[Given passage]

Member of the Illinois House of Representatives
- In office 1913–1917

Personal details
- Born: Christian M. Madsen September 5, 1869 Gammelby, Thy, Denmark
- Died: June 1953 (aged 83) Chicago, Illinois, US
- Resting place: Acacia Park Cemetery
- Party: Socialist
- Occupation: Painter, decorator, politician

= Christian M. Madsen =

American politician (1869–1953)

Christian M. Madsen (September 5, 1869 – June 1953) was an American politician who served as a Socialist member of the Illinois House of Representatives from 1913 to 1917.

==Biography==
Madsen was born in Gammelby, Thy, Denmark on September 5, 1869. He was educated at Royal Danish Academy of Fine Arts. He immigrated to the United States in 1892, settling in the Humboldt Park neighborhood of Chicago. A painter and decorator by trade, he served as secretary of the largest local union of Painters, Decorators and Paperhangers in America, Local Union No. 194.

In the 1912 general election for the Illinois House of Representatives, four socialists were elected and three were seated. The other seated socialists were Joseph Mason and Seymour Stedman. In 1914, Mason was reelected to a second and final term.

He died at Norwegian American Hospital in Chicago in late June 1953, and was buried at Acacia Park Cemetery.

[/Given passage]

**Exercise objective**
Copy the Christian M. Madsen text from "In the 1912" up to and including "and final term.", substituting "Socialist Party members" for "socialists". The data that comes next is separate material and has no link to the Christian M. Madsen text.

[Entries supplied]

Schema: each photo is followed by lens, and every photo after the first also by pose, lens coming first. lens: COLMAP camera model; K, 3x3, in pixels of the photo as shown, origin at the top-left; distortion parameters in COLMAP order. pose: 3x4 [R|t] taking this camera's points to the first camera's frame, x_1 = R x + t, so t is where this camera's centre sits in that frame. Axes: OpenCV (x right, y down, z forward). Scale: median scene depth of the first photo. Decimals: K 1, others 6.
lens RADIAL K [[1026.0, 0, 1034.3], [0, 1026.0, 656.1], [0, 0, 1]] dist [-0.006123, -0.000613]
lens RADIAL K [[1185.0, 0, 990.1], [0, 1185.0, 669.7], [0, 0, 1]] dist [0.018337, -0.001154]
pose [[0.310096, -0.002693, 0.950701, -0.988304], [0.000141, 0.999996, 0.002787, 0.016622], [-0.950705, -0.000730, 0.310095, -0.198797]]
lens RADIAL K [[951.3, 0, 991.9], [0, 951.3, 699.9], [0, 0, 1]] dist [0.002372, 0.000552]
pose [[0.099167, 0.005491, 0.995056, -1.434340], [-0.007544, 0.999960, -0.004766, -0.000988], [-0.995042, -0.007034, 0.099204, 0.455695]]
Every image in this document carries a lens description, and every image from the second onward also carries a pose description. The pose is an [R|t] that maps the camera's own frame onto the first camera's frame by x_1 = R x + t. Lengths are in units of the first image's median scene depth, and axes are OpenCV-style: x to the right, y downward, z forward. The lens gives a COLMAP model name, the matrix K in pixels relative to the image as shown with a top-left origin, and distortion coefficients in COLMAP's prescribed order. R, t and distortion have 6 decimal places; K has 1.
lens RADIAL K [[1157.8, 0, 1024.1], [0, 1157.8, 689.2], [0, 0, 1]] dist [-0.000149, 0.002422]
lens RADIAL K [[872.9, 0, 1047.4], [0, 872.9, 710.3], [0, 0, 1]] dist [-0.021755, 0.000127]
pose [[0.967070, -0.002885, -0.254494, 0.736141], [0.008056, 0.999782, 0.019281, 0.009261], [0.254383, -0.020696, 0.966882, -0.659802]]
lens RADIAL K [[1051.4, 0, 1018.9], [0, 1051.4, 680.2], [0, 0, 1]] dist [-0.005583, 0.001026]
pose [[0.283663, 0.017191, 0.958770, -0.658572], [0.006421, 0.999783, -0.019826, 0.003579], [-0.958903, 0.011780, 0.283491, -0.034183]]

[/Entries supplied]

**Exercise response**
In the 1912 general election for the Illinois House of Representatives, four Socialist Party members were elected and three were seated. The other seated Socialist Party members were Joseph Mason and Seymour Stedman. In 1914, Mason was reelected to a second and final term.